*Given information*.
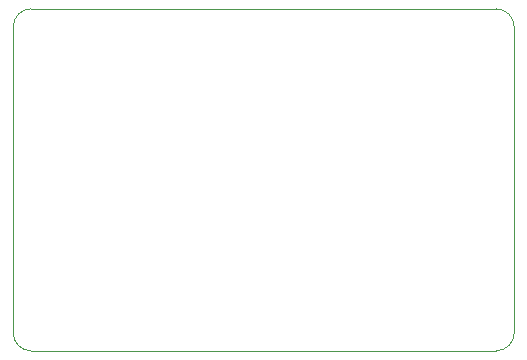
<source format=gbr>
%TF.GenerationSoftware,KiCad,Pcbnew,7.0.10*%
%TF.CreationDate,2024-02-21T00:47:17-06:00*%
%TF.ProjectId,Power-Module,506f7765-722d-44d6-9f64-756c652e6b69,rev?*%
%TF.SameCoordinates,Original*%
%TF.FileFunction,Profile,NP*%
%FSLAX46Y46*%
G04 Gerber Fmt 4.6, Leading zero omitted, Abs format (unit mm)*
G04 Created by KiCad (PCBNEW 7.0.10) date 2024-02-21 00:47:17*
%MOMM*%
%LPD*%
G01*
G04 APERTURE LIST*
%TA.AperFunction,Profile*%
%ADD10C,0.100000*%
%TD*%
%TA.AperFunction,Profile*%
%ADD11C,0.101600*%
%TD*%
G04 APERTURE END LIST*
D10*
X166116000Y-104648000D02*
X126746000Y-104647998D01*
X167640000Y-77216002D02*
X167640000Y-103124000D01*
X126746002Y-75692000D02*
X166116000Y-75692002D01*
X125222000Y-103123998D02*
X125222002Y-77216000D01*
D11*
X125222002Y-103123998D02*
G75*
G03*
X126746000Y-104647998I1523999J-1D01*
G01*
X126746002Y-75692000D02*
G75*
G03*
X125222002Y-77216000I1J-1524001D01*
G01*
X167640000Y-77216002D02*
G75*
G03*
X166116000Y-75692002I-1524001J-1D01*
G01*
X166116000Y-104647998D02*
G75*
G03*
X167640000Y-103124000I2J1523998D01*
G01*
M02*

</source>
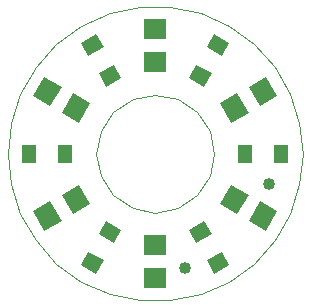
<source format=gts>
G75*
%MOIN*%
%OFA0B0*%
%FSLAX24Y24*%
%IPPOS*%
%LPD*%
%AMOC8*
5,1,8,0,0,1.08239X$1,22.5*
%
%ADD10C,0.0010*%
%ADD11R,0.0512X0.0591*%
%ADD12R,0.0670X0.0749*%
%ADD13R,0.0749X0.0670*%
%ADD14C,0.0400*%
D10*
X001735Y001335D02*
X001045Y002105D01*
X000525Y002995D01*
X000215Y003975D01*
X000105Y004995D01*
X000215Y006015D01*
X000525Y006995D01*
X001045Y007885D01*
X001735Y008655D01*
X002565Y009255D01*
X003505Y009675D01*
X004515Y009885D01*
X005535Y009885D01*
X006545Y009675D01*
X007485Y009255D01*
X008315Y008655D01*
X009005Y007885D01*
X009525Y006995D01*
X009835Y006015D01*
X009945Y004995D01*
X009835Y003975D01*
X009525Y002995D01*
X009005Y002105D01*
X008315Y001335D01*
X007485Y000735D01*
X006545Y000315D01*
X005535Y000105D01*
X004515Y000105D01*
X003505Y000315D01*
X002565Y000735D01*
X001735Y001335D01*
X003635Y003605D02*
X003205Y004245D01*
X003055Y004995D01*
X003205Y005745D01*
X003635Y006385D01*
X004275Y006815D01*
X005025Y006965D01*
X005775Y006815D01*
X006415Y006385D01*
X006845Y005745D01*
X006995Y004995D01*
X006845Y004245D01*
X006415Y003605D01*
X005775Y003175D01*
X005025Y003025D01*
X004275Y003175D01*
X003635Y003605D01*
D11*
G36*
X003137Y002315D02*
X003393Y002758D01*
X003903Y002463D01*
X003647Y002020D01*
X003137Y002315D01*
G37*
G36*
X002547Y001292D02*
X002803Y001735D01*
X003313Y001440D01*
X003057Y000997D01*
X002547Y001292D01*
G37*
X002016Y004995D03*
X000834Y004995D03*
G36*
X003647Y007970D02*
X003903Y007527D01*
X003393Y007232D01*
X003137Y007675D01*
X003647Y007970D01*
G37*
G36*
X003057Y008993D02*
X003313Y008550D01*
X002803Y008255D01*
X002547Y008698D01*
X003057Y008993D01*
G37*
G36*
X006913Y007675D02*
X006657Y007232D01*
X006147Y007527D01*
X006403Y007970D01*
X006913Y007675D01*
G37*
G36*
X007503Y008698D02*
X007247Y008255D01*
X006737Y008550D01*
X006993Y008993D01*
X007503Y008698D01*
G37*
X008034Y004995D03*
X009216Y004995D03*
G36*
X006403Y002020D02*
X006147Y002463D01*
X006657Y002758D01*
X006913Y002315D01*
X006403Y002020D01*
G37*
G36*
X006993Y000997D02*
X006737Y001440D01*
X007247Y001735D01*
X007503Y001292D01*
X006993Y000997D01*
G37*
D12*
G36*
X008723Y002428D02*
X008143Y002763D01*
X008517Y003410D01*
X009097Y003075D01*
X008723Y002428D01*
G37*
G36*
X007768Y002980D02*
X007188Y003315D01*
X007562Y003962D01*
X008142Y003627D01*
X007768Y002980D01*
G37*
G36*
X008142Y006363D02*
X007562Y006028D01*
X007188Y006675D01*
X007768Y007010D01*
X008142Y006363D01*
G37*
G36*
X009097Y006915D02*
X008517Y006580D01*
X008143Y007227D01*
X008723Y007562D01*
X009097Y006915D01*
G37*
G36*
X002282Y007010D02*
X002862Y006675D01*
X002488Y006028D01*
X001908Y006363D01*
X002282Y007010D01*
G37*
G36*
X001327Y007562D02*
X001907Y007227D01*
X001533Y006580D01*
X000953Y006915D01*
X001327Y007562D01*
G37*
G36*
X001908Y003627D02*
X002488Y003962D01*
X002862Y003315D01*
X002282Y002980D01*
X001908Y003627D01*
G37*
G36*
X000953Y003075D02*
X001533Y003410D01*
X001907Y002763D01*
X001327Y002428D01*
X000953Y003075D01*
G37*
D13*
X005025Y001946D03*
X005025Y000844D03*
X005025Y008044D03*
X005025Y009146D03*
D14*
X008825Y003995D03*
X006025Y001195D03*
M02*

</source>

*Problem details*.
What is needed is an exact copy of the data, without any pictures.

*Your response*.
<source format=gbr>
%TF.GenerationSoftware,KiCad,Pcbnew,7.0.10*%
%TF.CreationDate,2024-02-21T00:47:17-06:00*%
%TF.ProjectId,Power-Module,506f7765-722d-44d6-9f64-756c652e6b69,rev?*%
%TF.SameCoordinates,Original*%
%TF.FileFunction,Profile,NP*%
%FSLAX46Y46*%
G04 Gerber Fmt 4.6, Leading zero omitted, Abs format (unit mm)*
G04 Created by KiCad (PCBNEW 7.0.10) date 2024-02-21 00:47:17*
%MOMM*%
%LPD*%
G01*
G04 APERTURE LIST*
%TA.AperFunction,Profile*%
%ADD10C,0.100000*%
%TD*%
%TA.AperFunction,Profile*%
%ADD11C,0.101600*%
%TD*%
G04 APERTURE END LIST*
D10*
X166116000Y-104648000D02*
X126746000Y-104647998D01*
X167640000Y-77216002D02*
X167640000Y-103124000D01*
X126746002Y-75692000D02*
X166116000Y-75692002D01*
X125222000Y-103123998D02*
X125222002Y-77216000D01*
D11*
X125222002Y-103123998D02*
G75*
G03*
X126746000Y-104647998I1523999J-1D01*
G01*
X126746002Y-75692000D02*
G75*
G03*
X125222002Y-77216000I1J-1524001D01*
G01*
X167640000Y-77216002D02*
G75*
G03*
X166116000Y-75692002I-1524001J-1D01*
G01*
X166116000Y-104647998D02*
G75*
G03*
X167640000Y-103124000I2J1523998D01*
G01*
M02*

</source>
<source format=gts>
G75*
%MOIN*%
%OFA0B0*%
%FSLAX24Y24*%
%IPPOS*%
%LPD*%
%AMOC8*
5,1,8,0,0,1.08239X$1,22.5*
%
%ADD10C,0.0010*%
%ADD11R,0.0512X0.0591*%
%ADD12R,0.0670X0.0749*%
%ADD13R,0.0749X0.0670*%
%ADD14C,0.0400*%
D10*
X001735Y001335D02*
X001045Y002105D01*
X000525Y002995D01*
X000215Y003975D01*
X000105Y004995D01*
X000215Y006015D01*
X000525Y006995D01*
X001045Y007885D01*
X001735Y008655D01*
X002565Y009255D01*
X003505Y009675D01*
X004515Y009885D01*
X005535Y009885D01*
X006545Y009675D01*
X007485Y009255D01*
X008315Y008655D01*
X009005Y007885D01*
X009525Y006995D01*
X009835Y006015D01*
X009945Y004995D01*
X009835Y003975D01*
X009525Y002995D01*
X009005Y002105D01*
X008315Y001335D01*
X007485Y000735D01*
X006545Y000315D01*
X005535Y000105D01*
X004515Y000105D01*
X003505Y000315D01*
X002565Y000735D01*
X001735Y001335D01*
X003635Y003605D02*
X003205Y004245D01*
X003055Y004995D01*
X003205Y005745D01*
X003635Y006385D01*
X004275Y006815D01*
X005025Y006965D01*
X005775Y006815D01*
X006415Y006385D01*
X006845Y005745D01*
X006995Y004995D01*
X006845Y004245D01*
X006415Y003605D01*
X005775Y003175D01*
X005025Y003025D01*
X004275Y003175D01*
X003635Y003605D01*
D11*
G36*
X003137Y002315D02*
X003393Y002758D01*
X003903Y002463D01*
X003647Y002020D01*
X003137Y002315D01*
G37*
G36*
X002547Y001292D02*
X002803Y001735D01*
X003313Y001440D01*
X003057Y000997D01*
X002547Y001292D01*
G37*
X002016Y004995D03*
X000834Y004995D03*
G36*
X003647Y007970D02*
X003903Y007527D01*
X003393Y007232D01*
X003137Y007675D01*
X003647Y007970D01*
G37*
G36*
X003057Y008993D02*
X003313Y008550D01*
X002803Y008255D01*
X002547Y008698D01*
X003057Y008993D01*
G37*
G36*
X006913Y007675D02*
X006657Y007232D01*
X006147Y007527D01*
X006403Y007970D01*
X006913Y007675D01*
G37*
G36*
X007503Y008698D02*
X007247Y008255D01*
X006737Y008550D01*
X006993Y008993D01*
X007503Y008698D01*
G37*
X008034Y004995D03*
X009216Y004995D03*
G36*
X006403Y002020D02*
X006147Y002463D01*
X006657Y002758D01*
X006913Y002315D01*
X006403Y002020D01*
G37*
G36*
X006993Y000997D02*
X006737Y001440D01*
X007247Y001735D01*
X007503Y001292D01*
X006993Y000997D01*
G37*
D12*
G36*
X008723Y002428D02*
X008143Y002763D01*
X008517Y003410D01*
X009097Y003075D01*
X008723Y002428D01*
G37*
G36*
X007768Y002980D02*
X007188Y003315D01*
X007562Y003962D01*
X008142Y003627D01*
X007768Y002980D01*
G37*
G36*
X008142Y006363D02*
X007562Y006028D01*
X007188Y006675D01*
X007768Y007010D01*
X008142Y006363D01*
G37*
G36*
X009097Y006915D02*
X008517Y006580D01*
X008143Y007227D01*
X008723Y007562D01*
X009097Y006915D01*
G37*
G36*
X002282Y007010D02*
X002862Y006675D01*
X002488Y006028D01*
X001908Y006363D01*
X002282Y007010D01*
G37*
G36*
X001327Y007562D02*
X001907Y007227D01*
X001533Y006580D01*
X000953Y006915D01*
X001327Y007562D01*
G37*
G36*
X001908Y003627D02*
X002488Y003962D01*
X002862Y003315D01*
X002282Y002980D01*
X001908Y003627D01*
G37*
G36*
X000953Y003075D02*
X001533Y003410D01*
X001907Y002763D01*
X001327Y002428D01*
X000953Y003075D01*
G37*
D13*
X005025Y001946D03*
X005025Y000844D03*
X005025Y008044D03*
X005025Y009146D03*
D14*
X008825Y003995D03*
X006025Y001195D03*
M02*

</source>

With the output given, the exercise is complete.